- REQUIREMENT -
Please keep the pictures out and write out exactly the lines from the first in the data below through the one containing "Table 17. Yield", both included.

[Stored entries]
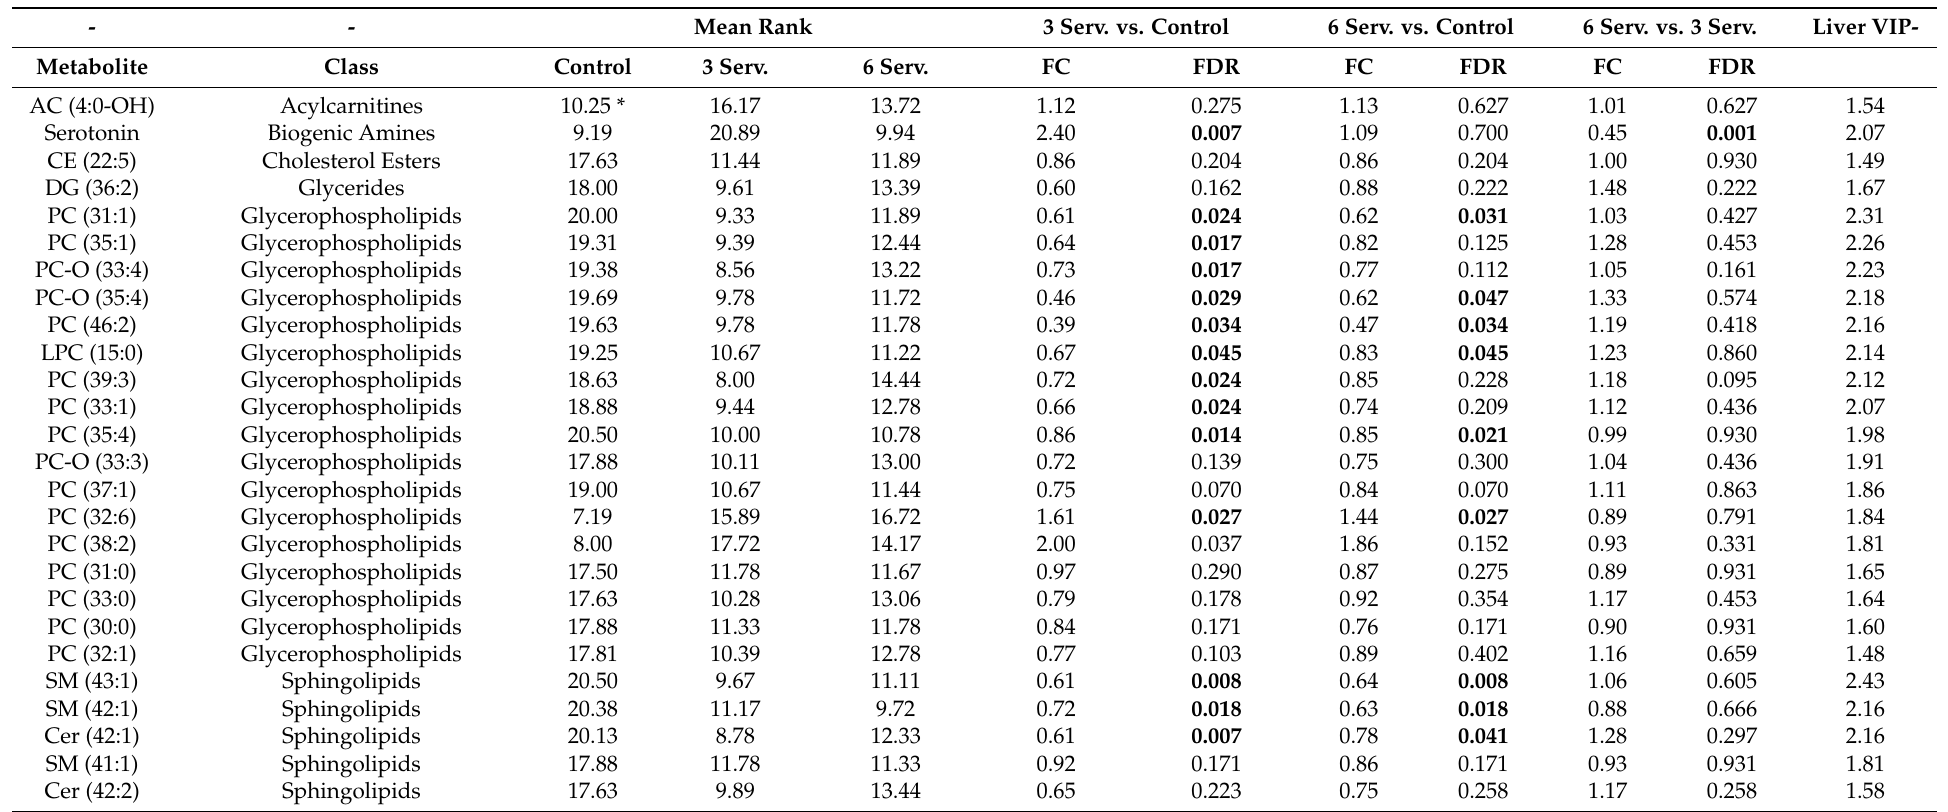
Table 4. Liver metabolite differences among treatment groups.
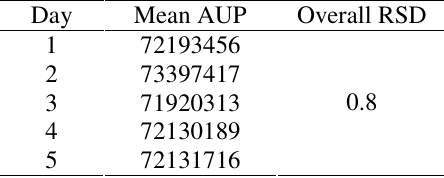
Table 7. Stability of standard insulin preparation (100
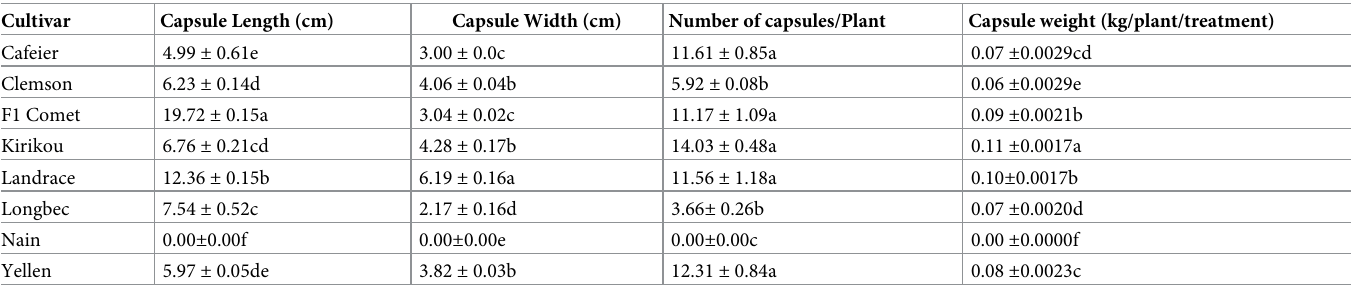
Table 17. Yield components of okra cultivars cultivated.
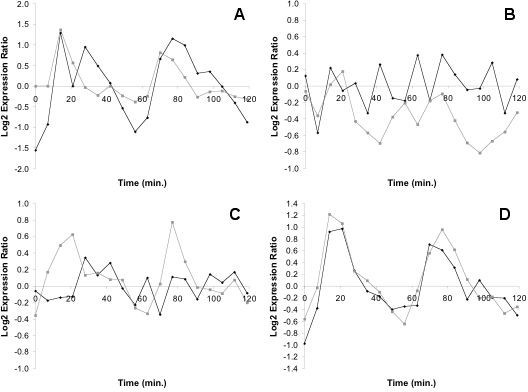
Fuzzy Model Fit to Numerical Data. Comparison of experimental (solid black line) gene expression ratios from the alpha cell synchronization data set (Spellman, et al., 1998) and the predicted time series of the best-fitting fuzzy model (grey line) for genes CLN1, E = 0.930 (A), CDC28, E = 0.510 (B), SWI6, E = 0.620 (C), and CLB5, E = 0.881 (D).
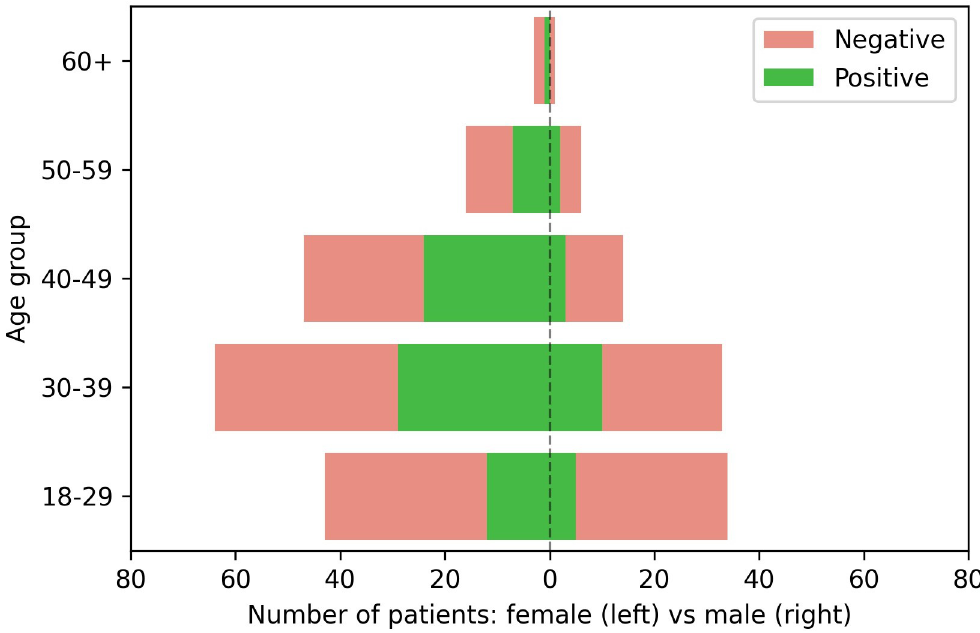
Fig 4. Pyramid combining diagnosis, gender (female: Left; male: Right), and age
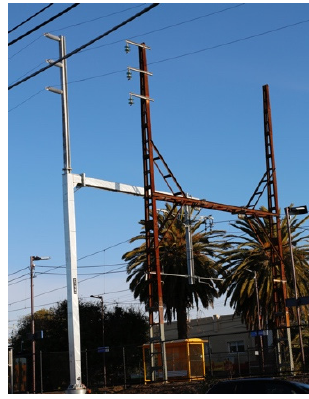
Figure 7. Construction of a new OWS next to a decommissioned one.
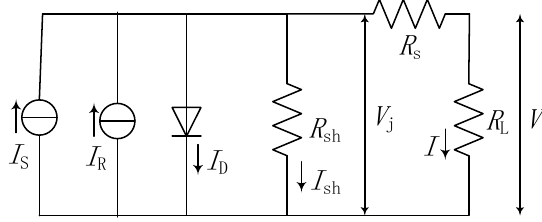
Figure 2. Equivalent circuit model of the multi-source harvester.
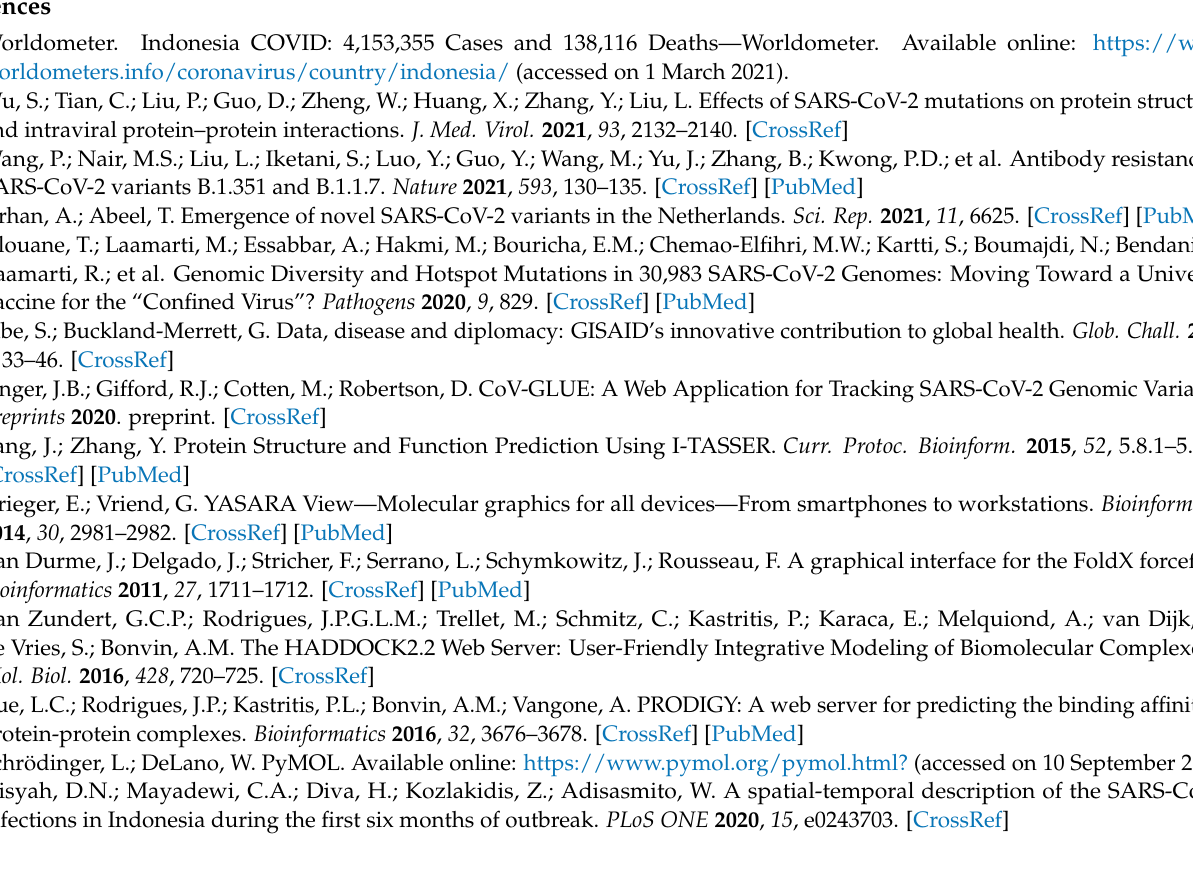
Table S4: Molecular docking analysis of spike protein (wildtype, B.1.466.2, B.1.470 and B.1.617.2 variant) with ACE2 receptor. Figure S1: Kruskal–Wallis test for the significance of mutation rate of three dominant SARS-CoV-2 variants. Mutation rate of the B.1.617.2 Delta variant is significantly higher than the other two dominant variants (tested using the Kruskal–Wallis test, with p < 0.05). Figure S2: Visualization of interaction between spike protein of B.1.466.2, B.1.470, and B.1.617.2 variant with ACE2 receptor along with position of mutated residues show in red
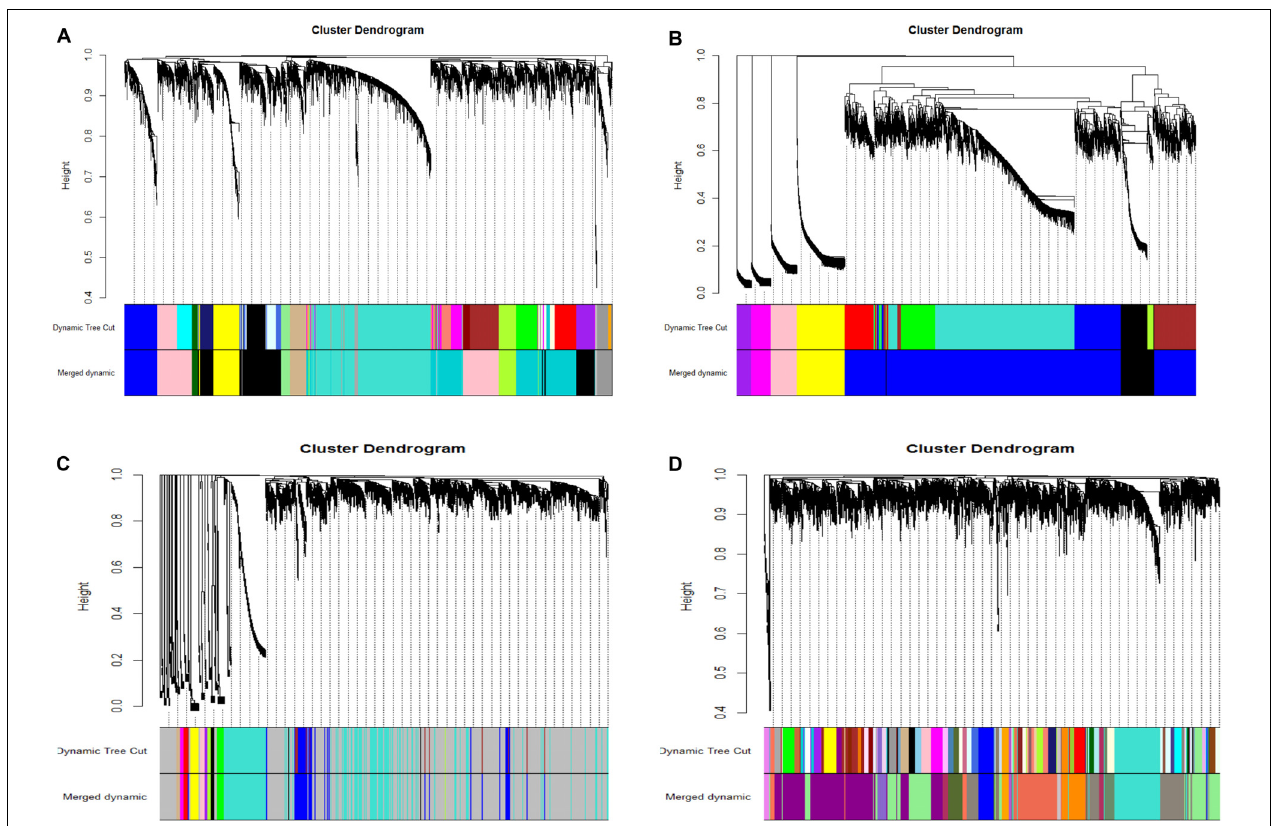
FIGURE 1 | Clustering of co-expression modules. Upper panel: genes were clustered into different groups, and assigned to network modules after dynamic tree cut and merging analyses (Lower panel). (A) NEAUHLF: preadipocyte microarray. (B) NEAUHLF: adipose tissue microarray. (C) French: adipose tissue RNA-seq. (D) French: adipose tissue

- SOLUTION TO THIS EXERCISE -
Table 4. Liver metabolite differences among treatment groups.
Table 7. Stability of standard insulin preparation (100
Table 17. Yield components of okra cultivars cultivated.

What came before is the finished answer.